(Record extracts)
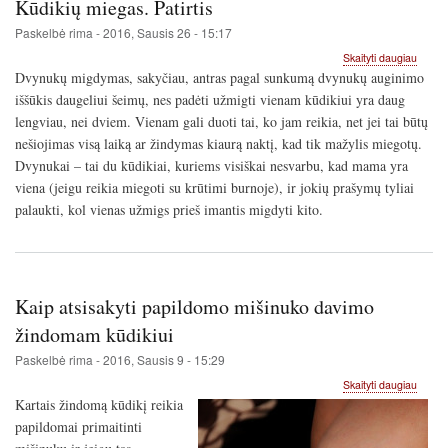
Kūdikių miegas. Patirtis
Paskelbė
rima
-
2016, Sausis 26 - 15:17
apie
Skaityti daugiau
Kūdiki
Dvynukų migdymas, sakyčiau, antras pagal sunkumą dvynukų auginimo
miega
iššūkis daugeliui šeimų, nes padėti užmigti vienam kūdikiui yra daug
Patirti
lengviau, nei dviem. Vienam gali duoti tai, ko jam reikia, net jei tai būtų
nešiojimas visą laiką ar žindymas kiaurą naktį, kad tik mažylis miegotų.
Dvynukai – tai du kūdikiai, kuriems visiškai nesvarbu, kad mama yra
viena (jeigu reikia miegoti su krūtimi burnoje), ir jokių prašymų tyliai
palaukti, kol vienas užmigs prieš imantis migdyti kito.
Kaip atsisakyti papildomo mišinuko davimo
žindomam kūdikiui
Paskelbė
rima
-
2016, Sausis 9 - 15:29
apie
Skaityti daugiau
Kaip
Kartais žindomą kūdikį reikia
atsisak
papildomai primaitinti
papil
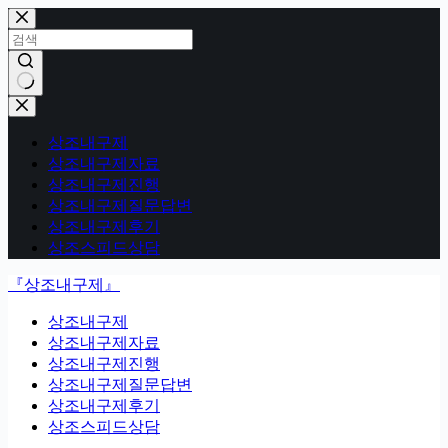
본
문
으
로
건
결
너
과
뛰
상조내구제
없
기
상조내구제자료
음
상조내구제진행
상조내구제질문답변
상조내구제후기
상조스피드상담
『상조내구제』
상조내구제
상조내구제자료
상조내구제진행
상조내구제질문답변
상조내구제후기
상조스피드상담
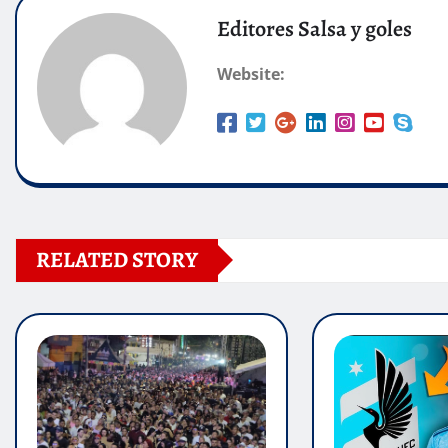
Editores Salsa y goles
Website:
RELATED STORY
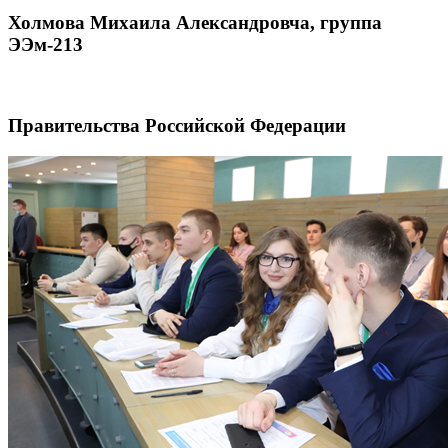
Холмова Михаила Александровча, группа
ЭЭм-213
Правительства Российской Федерации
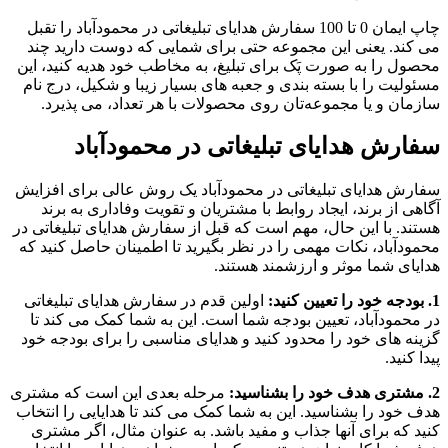
چاپ ایمان 0 تا 100 سفارش هدایای تبلیغاتی در محمودآباد را تقبل
می کند. یعنی این مجموعه حتی برای شمایی که دوست دارید چند
محصول را به صورت پَک برای تبلیغ، به مخاطب خود هدیه کنید، این
مسئولیت را با بسته بندی و جعبه های بسیار زیبا و شکیل، درج نام
سازمان و یا مجموعه‌تان روی محصولات با هر تعداد، می پذیرد.
سفارش هدایای تبلیغاتی در محمودآباد
سفارش هدایای تبلیغاتی در محمودآباد یک روش عالی برای افزایش
آگاهی از برند، ایجاد روابط با مشتریان و تقویت وفاداری به برند
هستند. با این حال، مهم است که قبل از سفارش هدایای تبلیغاتی در
محمودآباد، نکات مهمی را در نظر بگیرید تا اطمینان حاصل کنید که
هدایای شما موثر و ارزشمند هستند.
1. بودجه خود را تعیین کنید:
اولین قدم در سفارش هدایای تبلیغاتی
در محمودآباد، تعیین بودجه شما است. این به شما کمک می کند تا
گزینه های خود را محدود کنید و هدایای مناسبی را برای بودجه خود
پیدا کنید.
2. مشتری هدف خود را بشناسید:
مرحله بعدی این است که مشتری
هدف خود را بشناسید. این به شما کمک می کند تا هدایایی را انتخاب
کنید که برای آنها جذاب و مفید باشد. به عنوان مثال، اگر مشتری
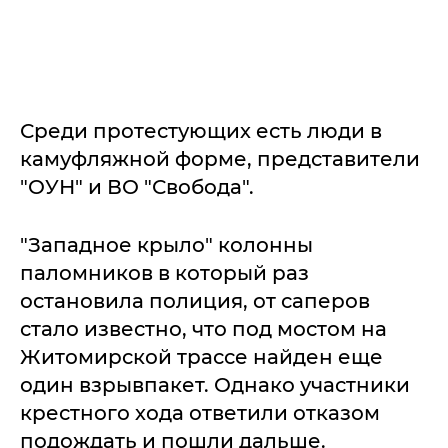
Среди протестующих есть люди в
камуфляжной форме, представители
"ОУН" и ВО "Свобода".
"Западное крыло" колонны
паломников в который раз
остановила полиция, от саперов
стало известно, что под мостом на
Житомирской трассе найден еще
один взрывпакет. Однако участники
крестного хода ответили отказом
подождать и пошли дальше.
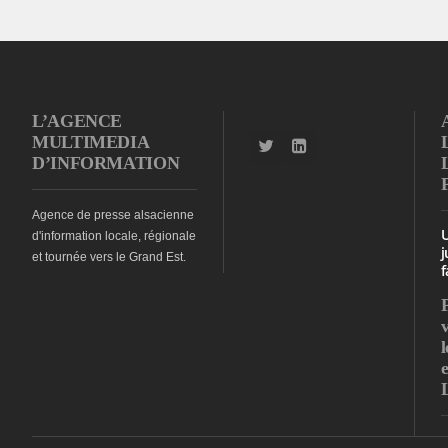
L’AGENCE
MULTIMEDIA
D’INFORMATION
Agence de presse alsacienne
d'information locale, régionale
j
et tournée vers le Grand Est.
f
l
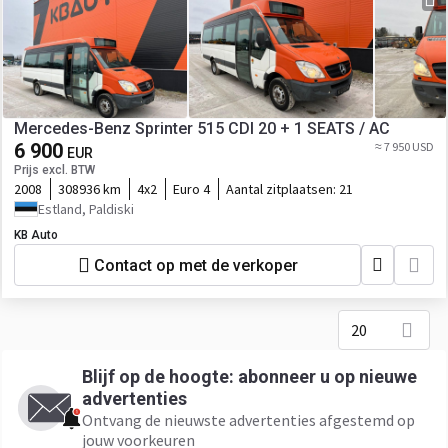
Mercedes-Benz Sprinter 515 CDI 20 + 1 SEATS / AC
6 900
≈ 7 950 USD
EUR
Prijs excl. BTW
2008
308936 km
4x2
Euro 4
Aantal zitplaatsen:
21
Estland, Paldiski
KB Auto
Contact op met de verkoper
20
Blijf op de hoogte: abonneer u op nieuwe
advertenties
Ontvang de nieuwste advertenties afgestemd op
jouw voorkeuren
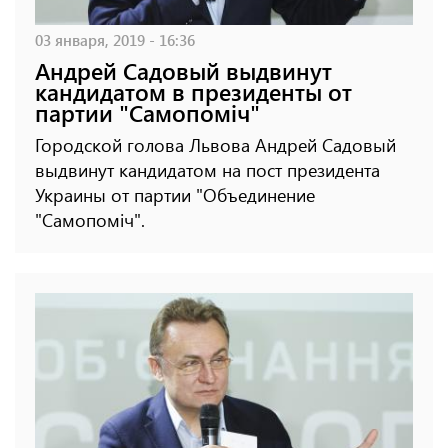
03 января, 2019 - 16:36
Андрей Садовый выдвинут
кандидатом в президенты от
партии "Самопоміч"
Городской голова Львова Андрей Садовый
выдвинут кандидатом на пост президента
Украины от партии "Объединение
"Самопоміч".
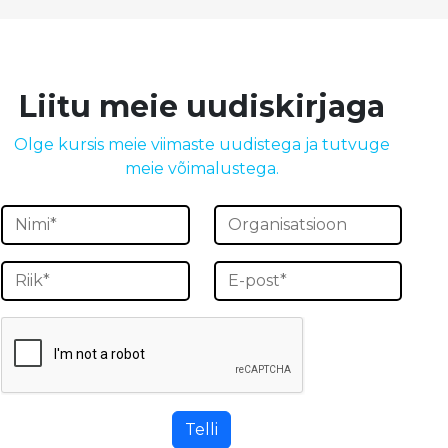
Liitu meie uudiskirjaga
Olge kursis meie viimaste uudistega ja tutvuge
meie võimalustega.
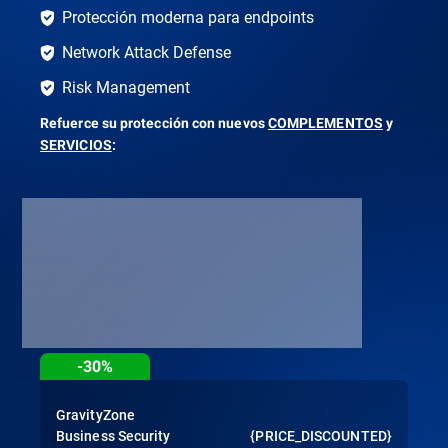
Protección moderna para endpoints
Network Attack Defense
Risk Management
Refuerce su protección con nuevos
COMPLEMENTOS
y
SERVICIOS
:
-30%
GravityZone
Business Security
{PRICE_DISCOUNTED}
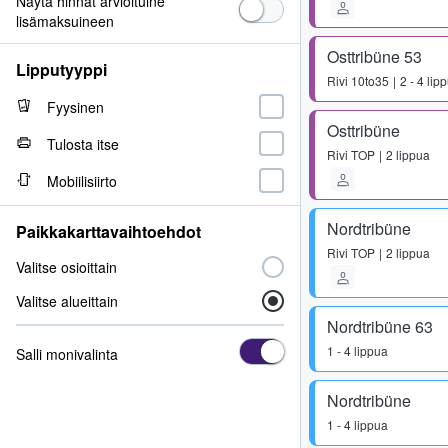
Näytä hinnat arvioituine
lisämaksuineen
Osttribüne 53
Lipputyyppi
Rivi
10to35
2 - 4 lip
Fyysinen
Osttribüne
Tulosta itse
Rivi
TOP
2 lippua
Mobiilisiirto
Nordtribüne
Paikkakarttavaihtoehdot
Rivi
TOP
2 lippua
Valitse osioittain
Valitse alueittain
Nordtribüne 63
1 - 4 lippua
Salli monivalinta
Nordtribüne
1 - 4 lippua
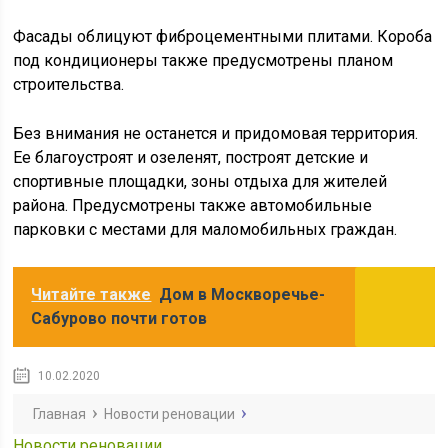
Фасады облицуют фиброцементными плитами. Короба
под кондиционеры также предусмотрены планом
строительства.
Без внимания не останется и придомовая территория.
Ее благоустроят и озеленят, построят детские и
спортивные площадки, зоны отдыха для жителей
района. Предусмотрены также автомобильные
парковки с местами для маломобильных граждан.
Читайте также
Дом в Москворечье-
Сабурово почти готов
10.02.2020
Главная
Новости реновации
Новости реновации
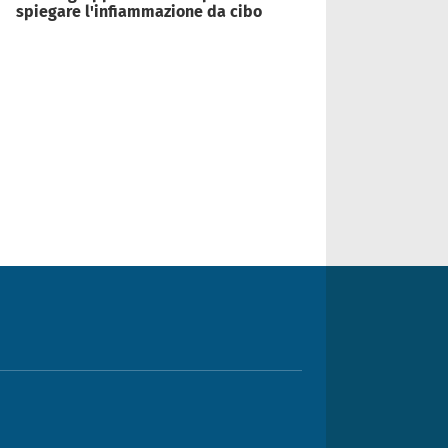
spiegare l'infiammazione da cibo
(End Record extracts)
- **What needs to be done**
Pull out each line of the records holding the string "reikia".

- **Response area**
lengviau, nei dviem. Vienam gali duoti tai, ko jam reikia, net jei tai būtų
viena (jeigu reikia miegoti su krūtimi burnoje), ir jokių prašymų tyliai
Kartais žindomą kūdikį reikia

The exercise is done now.